◆ Brief:
In the material below, find each line with the word "gestão" and list it.

%%

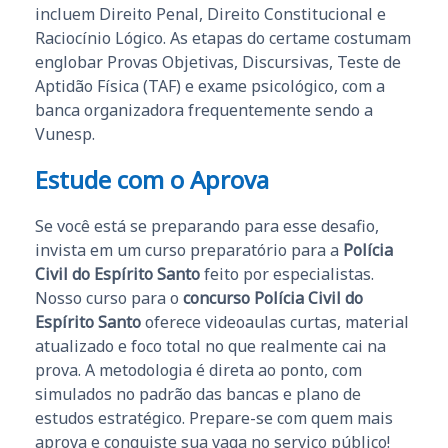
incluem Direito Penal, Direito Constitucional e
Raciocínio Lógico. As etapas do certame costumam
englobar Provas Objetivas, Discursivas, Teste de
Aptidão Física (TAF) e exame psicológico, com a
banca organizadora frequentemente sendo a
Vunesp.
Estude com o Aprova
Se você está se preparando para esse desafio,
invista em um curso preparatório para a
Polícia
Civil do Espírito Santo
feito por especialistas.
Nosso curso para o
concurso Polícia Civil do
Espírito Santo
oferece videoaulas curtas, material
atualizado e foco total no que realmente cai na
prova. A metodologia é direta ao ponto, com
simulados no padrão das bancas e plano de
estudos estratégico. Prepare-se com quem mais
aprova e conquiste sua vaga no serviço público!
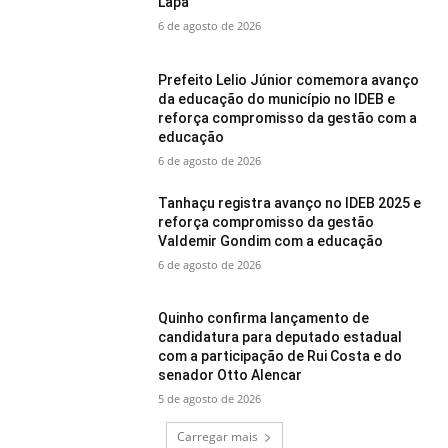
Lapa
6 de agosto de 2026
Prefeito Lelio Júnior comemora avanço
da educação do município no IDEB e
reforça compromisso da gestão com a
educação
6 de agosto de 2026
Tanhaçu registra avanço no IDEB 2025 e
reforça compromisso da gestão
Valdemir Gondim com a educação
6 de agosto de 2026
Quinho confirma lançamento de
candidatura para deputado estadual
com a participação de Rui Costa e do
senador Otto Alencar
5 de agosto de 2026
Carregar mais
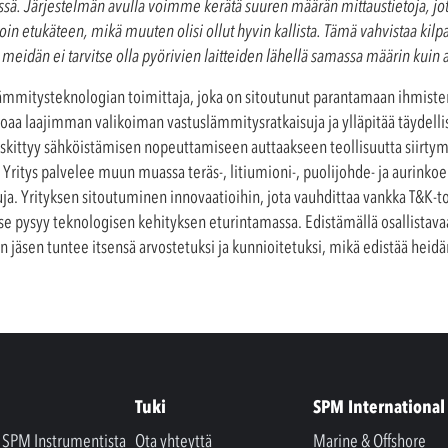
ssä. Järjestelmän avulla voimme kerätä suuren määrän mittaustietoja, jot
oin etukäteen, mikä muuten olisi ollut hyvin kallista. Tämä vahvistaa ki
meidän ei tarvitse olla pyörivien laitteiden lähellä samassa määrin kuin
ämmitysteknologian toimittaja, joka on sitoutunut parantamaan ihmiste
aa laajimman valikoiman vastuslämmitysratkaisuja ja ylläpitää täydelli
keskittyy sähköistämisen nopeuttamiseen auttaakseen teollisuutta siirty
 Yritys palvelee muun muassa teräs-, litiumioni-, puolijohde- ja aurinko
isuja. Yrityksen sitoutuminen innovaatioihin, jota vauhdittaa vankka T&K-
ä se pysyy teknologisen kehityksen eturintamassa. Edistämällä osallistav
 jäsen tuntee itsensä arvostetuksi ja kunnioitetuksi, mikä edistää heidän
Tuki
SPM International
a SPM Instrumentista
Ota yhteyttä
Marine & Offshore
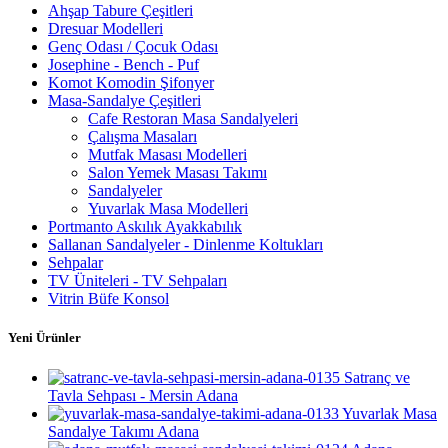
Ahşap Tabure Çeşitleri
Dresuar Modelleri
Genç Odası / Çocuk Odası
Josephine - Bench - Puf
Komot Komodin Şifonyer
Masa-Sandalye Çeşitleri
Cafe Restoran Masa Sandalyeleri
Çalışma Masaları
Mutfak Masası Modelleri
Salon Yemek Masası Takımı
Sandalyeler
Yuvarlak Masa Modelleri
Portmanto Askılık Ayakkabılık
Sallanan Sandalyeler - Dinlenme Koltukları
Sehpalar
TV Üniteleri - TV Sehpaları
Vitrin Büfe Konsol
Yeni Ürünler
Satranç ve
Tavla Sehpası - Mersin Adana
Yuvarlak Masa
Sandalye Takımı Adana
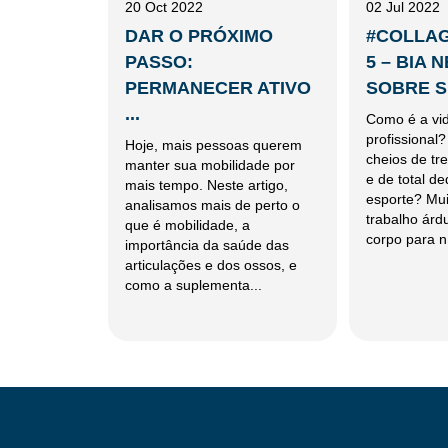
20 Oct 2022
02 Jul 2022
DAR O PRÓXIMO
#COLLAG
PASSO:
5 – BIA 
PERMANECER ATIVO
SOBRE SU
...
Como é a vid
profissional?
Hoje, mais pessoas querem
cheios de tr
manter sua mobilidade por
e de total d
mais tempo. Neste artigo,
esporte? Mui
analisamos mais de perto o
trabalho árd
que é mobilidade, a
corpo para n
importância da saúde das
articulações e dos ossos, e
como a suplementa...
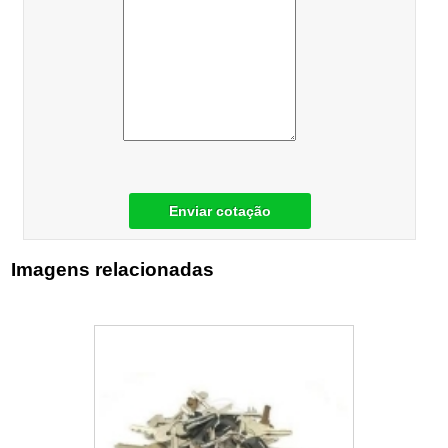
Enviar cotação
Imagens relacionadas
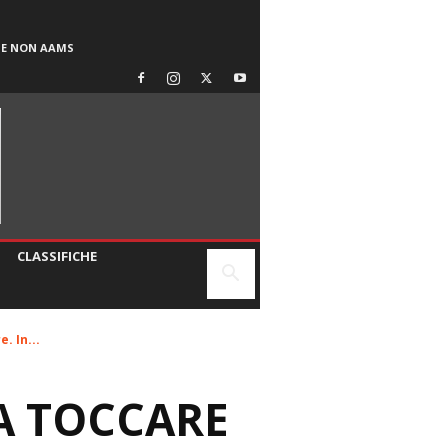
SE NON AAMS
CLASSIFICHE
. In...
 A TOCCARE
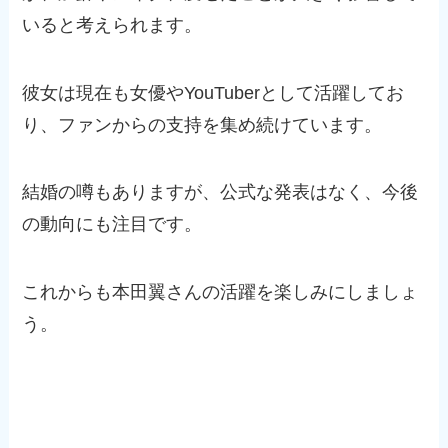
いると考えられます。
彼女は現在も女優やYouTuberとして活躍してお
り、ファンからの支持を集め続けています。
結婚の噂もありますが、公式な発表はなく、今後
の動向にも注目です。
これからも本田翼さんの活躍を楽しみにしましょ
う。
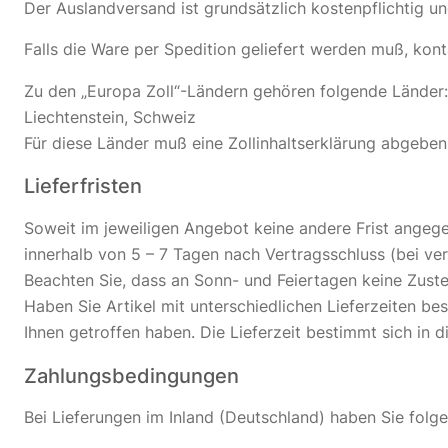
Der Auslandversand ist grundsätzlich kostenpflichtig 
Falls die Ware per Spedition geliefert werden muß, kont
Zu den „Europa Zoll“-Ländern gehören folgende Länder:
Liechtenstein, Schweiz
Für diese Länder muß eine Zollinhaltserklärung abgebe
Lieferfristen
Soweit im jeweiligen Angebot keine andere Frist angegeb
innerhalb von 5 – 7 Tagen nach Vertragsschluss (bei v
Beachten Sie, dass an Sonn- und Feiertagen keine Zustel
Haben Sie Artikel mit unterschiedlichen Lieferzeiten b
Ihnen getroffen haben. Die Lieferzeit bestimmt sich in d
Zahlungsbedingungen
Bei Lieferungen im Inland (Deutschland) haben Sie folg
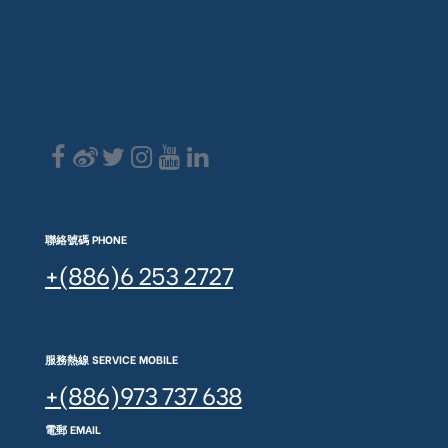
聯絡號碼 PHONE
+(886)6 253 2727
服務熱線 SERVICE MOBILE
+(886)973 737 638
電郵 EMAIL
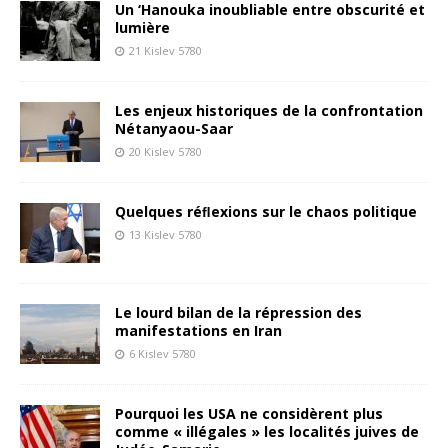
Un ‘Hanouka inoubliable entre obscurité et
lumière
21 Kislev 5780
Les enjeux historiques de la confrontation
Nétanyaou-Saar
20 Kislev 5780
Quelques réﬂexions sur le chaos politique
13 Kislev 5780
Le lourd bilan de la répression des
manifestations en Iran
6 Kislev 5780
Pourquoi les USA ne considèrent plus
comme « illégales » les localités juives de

%%

◆ Response to this exercise:
reforça compromisso da gestão com a
reforça compromisso da gestão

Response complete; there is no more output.